Hamburg - Die Pop-Sängerin Nelly Furtado hat als Kind an einer leichten Zwangsstörung gelitten und sie mit Musik therapiert.

Ihr seien immer zu viele Gedanken durch den Kopf gegangen. “Wenn dort stattdessen Musik war, beruhigte ich mich“, sagte die 30 Jahre alte Kanadierin mit portugiesischen Wurzeln der Süddeutschen Zeitung.

“Musik wurde für mich meine eigentliche Sprache, meine Ursprache.
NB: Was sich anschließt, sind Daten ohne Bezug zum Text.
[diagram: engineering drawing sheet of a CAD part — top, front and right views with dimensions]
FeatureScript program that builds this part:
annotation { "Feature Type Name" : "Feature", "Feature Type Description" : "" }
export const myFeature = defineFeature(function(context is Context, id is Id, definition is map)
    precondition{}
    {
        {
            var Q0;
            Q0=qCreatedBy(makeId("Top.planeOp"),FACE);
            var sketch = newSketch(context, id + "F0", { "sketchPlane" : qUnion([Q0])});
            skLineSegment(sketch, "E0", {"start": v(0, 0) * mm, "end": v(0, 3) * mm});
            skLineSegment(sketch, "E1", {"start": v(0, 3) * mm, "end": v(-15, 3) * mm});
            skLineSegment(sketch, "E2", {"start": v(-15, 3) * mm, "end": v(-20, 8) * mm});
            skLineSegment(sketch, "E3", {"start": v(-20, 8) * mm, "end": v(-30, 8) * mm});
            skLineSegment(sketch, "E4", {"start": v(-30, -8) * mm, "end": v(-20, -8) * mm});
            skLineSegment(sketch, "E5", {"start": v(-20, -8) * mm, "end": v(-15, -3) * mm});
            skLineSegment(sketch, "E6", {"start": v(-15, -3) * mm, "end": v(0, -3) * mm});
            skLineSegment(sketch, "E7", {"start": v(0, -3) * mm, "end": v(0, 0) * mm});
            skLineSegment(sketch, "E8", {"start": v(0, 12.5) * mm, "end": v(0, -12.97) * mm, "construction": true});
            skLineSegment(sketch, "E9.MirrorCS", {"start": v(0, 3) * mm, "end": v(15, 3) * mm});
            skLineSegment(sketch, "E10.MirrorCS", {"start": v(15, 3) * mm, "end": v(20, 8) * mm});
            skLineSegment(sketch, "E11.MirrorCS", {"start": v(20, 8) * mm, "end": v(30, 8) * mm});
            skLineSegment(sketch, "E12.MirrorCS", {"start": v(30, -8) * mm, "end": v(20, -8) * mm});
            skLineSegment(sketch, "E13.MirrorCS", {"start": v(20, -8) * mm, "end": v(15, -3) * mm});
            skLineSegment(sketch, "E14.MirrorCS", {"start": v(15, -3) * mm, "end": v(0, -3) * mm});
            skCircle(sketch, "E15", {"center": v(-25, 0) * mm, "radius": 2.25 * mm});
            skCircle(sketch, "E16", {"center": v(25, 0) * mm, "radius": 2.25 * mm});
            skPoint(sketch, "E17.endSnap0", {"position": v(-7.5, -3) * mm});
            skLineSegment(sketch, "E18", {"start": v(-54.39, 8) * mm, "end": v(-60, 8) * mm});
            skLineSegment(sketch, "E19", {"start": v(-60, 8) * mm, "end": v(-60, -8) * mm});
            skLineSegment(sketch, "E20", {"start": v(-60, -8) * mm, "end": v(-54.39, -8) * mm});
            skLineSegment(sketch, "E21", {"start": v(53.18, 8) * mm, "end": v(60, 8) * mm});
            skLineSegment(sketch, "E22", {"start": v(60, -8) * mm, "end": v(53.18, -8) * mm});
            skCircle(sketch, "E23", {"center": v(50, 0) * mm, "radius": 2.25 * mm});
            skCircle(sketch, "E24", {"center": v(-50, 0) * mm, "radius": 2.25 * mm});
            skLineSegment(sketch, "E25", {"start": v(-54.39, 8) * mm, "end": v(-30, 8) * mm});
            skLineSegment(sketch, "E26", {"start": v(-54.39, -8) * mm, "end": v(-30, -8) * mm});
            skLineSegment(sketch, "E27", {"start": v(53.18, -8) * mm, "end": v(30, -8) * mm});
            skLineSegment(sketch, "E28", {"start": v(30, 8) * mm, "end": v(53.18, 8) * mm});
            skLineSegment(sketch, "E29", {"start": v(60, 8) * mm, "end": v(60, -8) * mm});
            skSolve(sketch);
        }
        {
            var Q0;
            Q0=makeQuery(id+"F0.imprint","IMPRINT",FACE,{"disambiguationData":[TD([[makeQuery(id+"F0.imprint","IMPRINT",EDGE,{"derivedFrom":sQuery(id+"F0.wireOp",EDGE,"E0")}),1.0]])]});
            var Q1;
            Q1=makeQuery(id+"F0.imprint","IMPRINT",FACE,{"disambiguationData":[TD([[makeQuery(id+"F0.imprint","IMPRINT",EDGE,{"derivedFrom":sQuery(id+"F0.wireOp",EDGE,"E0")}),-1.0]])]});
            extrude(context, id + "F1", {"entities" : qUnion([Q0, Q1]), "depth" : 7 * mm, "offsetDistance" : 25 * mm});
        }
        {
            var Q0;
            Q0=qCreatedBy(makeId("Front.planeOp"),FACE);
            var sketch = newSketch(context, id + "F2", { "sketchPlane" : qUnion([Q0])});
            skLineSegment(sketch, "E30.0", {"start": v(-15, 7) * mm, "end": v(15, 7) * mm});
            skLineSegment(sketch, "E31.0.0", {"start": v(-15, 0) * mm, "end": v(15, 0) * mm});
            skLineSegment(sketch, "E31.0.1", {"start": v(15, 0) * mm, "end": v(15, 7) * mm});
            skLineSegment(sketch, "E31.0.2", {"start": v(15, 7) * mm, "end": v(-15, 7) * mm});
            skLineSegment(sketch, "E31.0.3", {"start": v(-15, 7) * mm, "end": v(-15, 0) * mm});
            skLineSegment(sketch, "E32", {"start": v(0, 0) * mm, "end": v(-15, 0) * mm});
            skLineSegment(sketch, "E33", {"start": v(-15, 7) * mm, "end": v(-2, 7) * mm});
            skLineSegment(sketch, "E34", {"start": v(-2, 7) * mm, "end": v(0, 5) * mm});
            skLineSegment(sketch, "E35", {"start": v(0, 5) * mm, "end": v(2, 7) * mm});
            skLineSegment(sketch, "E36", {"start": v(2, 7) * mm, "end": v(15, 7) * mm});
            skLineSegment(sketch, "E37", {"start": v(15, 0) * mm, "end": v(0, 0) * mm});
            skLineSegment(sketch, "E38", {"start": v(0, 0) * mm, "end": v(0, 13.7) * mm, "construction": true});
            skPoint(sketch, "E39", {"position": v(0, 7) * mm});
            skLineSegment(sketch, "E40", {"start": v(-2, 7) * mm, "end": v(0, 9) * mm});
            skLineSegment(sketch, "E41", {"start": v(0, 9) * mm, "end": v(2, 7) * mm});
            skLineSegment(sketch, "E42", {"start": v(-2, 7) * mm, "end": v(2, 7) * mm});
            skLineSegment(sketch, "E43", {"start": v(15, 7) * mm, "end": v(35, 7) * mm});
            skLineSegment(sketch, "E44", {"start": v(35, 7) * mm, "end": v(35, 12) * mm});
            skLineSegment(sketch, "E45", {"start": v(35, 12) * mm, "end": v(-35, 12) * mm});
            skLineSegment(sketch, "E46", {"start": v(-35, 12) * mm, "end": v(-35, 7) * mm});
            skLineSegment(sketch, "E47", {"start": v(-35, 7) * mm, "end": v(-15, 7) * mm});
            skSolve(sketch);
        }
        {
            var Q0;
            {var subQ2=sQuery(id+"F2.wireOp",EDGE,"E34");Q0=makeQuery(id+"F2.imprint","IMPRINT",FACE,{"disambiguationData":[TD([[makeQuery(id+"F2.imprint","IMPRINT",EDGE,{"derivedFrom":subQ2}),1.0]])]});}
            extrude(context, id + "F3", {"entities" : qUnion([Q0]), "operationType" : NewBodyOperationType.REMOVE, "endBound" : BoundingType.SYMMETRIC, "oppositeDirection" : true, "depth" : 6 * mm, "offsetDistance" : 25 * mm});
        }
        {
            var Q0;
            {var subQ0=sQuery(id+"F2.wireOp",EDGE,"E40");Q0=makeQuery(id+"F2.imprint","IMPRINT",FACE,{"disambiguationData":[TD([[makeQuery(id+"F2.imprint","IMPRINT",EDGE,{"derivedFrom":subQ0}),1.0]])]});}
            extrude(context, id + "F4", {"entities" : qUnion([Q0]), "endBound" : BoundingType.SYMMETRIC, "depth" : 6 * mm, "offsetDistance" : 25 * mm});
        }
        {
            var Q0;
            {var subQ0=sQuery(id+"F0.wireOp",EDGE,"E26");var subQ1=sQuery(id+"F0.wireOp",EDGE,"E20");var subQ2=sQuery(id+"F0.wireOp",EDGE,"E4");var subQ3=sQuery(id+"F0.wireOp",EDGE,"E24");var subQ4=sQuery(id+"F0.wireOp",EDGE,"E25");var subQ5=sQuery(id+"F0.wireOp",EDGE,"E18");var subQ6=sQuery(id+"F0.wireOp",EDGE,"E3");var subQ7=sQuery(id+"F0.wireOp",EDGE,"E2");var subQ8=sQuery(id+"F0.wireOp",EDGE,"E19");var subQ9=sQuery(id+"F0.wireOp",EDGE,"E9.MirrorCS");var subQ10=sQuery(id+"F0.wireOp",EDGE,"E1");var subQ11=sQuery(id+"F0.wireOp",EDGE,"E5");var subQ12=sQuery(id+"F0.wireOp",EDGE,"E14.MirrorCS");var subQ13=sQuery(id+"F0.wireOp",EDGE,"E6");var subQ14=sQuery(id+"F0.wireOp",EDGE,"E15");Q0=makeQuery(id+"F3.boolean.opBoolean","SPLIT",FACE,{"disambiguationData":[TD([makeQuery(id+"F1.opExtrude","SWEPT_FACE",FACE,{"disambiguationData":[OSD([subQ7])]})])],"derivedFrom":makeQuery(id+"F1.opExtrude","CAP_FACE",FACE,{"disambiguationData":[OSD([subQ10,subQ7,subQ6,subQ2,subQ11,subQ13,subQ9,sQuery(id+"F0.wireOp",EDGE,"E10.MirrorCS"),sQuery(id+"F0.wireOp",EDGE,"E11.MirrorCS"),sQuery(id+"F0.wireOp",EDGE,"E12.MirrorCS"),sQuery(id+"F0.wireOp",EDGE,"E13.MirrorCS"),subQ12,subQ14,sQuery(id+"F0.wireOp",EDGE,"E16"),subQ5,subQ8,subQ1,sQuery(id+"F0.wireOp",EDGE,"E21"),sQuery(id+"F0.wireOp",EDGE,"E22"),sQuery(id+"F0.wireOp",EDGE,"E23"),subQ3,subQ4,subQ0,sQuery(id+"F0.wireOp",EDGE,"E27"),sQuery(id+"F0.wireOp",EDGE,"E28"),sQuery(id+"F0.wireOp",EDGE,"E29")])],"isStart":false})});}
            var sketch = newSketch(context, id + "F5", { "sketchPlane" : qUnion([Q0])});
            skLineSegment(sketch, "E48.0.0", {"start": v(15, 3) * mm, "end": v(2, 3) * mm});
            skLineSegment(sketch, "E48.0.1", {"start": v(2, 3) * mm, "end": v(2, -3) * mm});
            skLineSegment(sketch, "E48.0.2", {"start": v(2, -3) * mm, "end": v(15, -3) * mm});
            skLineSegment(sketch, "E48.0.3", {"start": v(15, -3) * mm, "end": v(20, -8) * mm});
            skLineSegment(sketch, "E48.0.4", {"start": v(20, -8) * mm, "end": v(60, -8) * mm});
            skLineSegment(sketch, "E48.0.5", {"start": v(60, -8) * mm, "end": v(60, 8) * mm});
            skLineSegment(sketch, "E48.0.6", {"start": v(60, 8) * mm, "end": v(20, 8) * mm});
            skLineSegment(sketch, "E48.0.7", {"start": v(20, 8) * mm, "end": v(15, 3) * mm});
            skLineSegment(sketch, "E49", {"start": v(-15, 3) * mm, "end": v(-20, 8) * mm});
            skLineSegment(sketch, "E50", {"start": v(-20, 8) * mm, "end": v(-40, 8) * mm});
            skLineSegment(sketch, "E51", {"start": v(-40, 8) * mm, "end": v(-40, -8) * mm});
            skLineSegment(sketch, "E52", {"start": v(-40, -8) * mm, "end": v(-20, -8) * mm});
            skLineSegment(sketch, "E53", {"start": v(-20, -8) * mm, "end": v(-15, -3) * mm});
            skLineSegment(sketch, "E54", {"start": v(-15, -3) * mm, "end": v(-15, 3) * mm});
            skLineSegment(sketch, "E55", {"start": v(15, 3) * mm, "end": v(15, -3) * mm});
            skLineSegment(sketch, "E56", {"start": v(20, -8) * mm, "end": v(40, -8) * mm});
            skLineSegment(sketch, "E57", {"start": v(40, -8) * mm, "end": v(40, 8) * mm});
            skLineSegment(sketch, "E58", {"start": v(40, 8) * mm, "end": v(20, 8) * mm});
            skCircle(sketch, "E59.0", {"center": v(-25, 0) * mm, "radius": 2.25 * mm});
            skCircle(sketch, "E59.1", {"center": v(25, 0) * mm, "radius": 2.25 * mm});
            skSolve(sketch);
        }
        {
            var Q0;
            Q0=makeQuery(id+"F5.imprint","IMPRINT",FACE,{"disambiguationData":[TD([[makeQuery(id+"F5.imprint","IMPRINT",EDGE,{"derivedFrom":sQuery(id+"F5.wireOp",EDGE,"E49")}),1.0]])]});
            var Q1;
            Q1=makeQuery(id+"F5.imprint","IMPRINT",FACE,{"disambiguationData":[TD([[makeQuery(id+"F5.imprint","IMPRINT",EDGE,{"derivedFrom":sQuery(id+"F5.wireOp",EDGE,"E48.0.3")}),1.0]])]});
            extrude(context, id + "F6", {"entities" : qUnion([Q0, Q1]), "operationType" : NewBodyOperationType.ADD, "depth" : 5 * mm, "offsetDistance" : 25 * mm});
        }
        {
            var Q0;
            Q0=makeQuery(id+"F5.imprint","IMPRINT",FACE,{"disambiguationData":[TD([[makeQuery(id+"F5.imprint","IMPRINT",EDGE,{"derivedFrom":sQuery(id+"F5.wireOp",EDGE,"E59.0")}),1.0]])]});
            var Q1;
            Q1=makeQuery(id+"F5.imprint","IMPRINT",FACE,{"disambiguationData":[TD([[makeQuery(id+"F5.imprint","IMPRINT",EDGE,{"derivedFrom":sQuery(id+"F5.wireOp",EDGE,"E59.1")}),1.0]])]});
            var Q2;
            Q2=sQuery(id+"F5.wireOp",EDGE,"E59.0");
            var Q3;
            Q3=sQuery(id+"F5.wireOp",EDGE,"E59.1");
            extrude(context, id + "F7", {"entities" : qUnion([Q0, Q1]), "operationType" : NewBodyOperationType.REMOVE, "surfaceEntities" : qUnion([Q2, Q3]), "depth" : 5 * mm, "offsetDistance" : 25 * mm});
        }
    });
Sie ist immer für mich da, wenn mich eine Situation überfordert oder verwirrt, wenn ich traurig bin oder feiern möchte.“ Musik sei ein imaginärer Traumort, an den sie immer zurückkehren könne. “Musik ist wie einer alter Freund, der keine Fragen stellt.“

Furtados Vorfahren sind in den 60er Jahren von der Azoren-Insel São Miguel an Kanadas Westküste ausgewandert. Sie ist in Victoria in British Columbia geboren. Früher arbeitete sie dort als Zimmermädchen in einem Motel.

Nelly Kim Furtado wurde nach der fünffachen sowjetischen Turn-Olympiasiegerin Nelli Kim benannt. Mit ihrem Mann, dem kubanischstämmigen Tontechniker Demacio Castellón, und ihrer fünfjährigen Tochter lebt sie in Toronto. Mit “I'm Like A Bird“, “Força“, “Maneater“ und “All Good Things (Come To An End)“ hat sie Welthits gelandet. Ihre drei Alben “Woah, Nelly!“, “Folklore“ und “Loose“ sind etwa 18 Millionen Mal verkauft worden.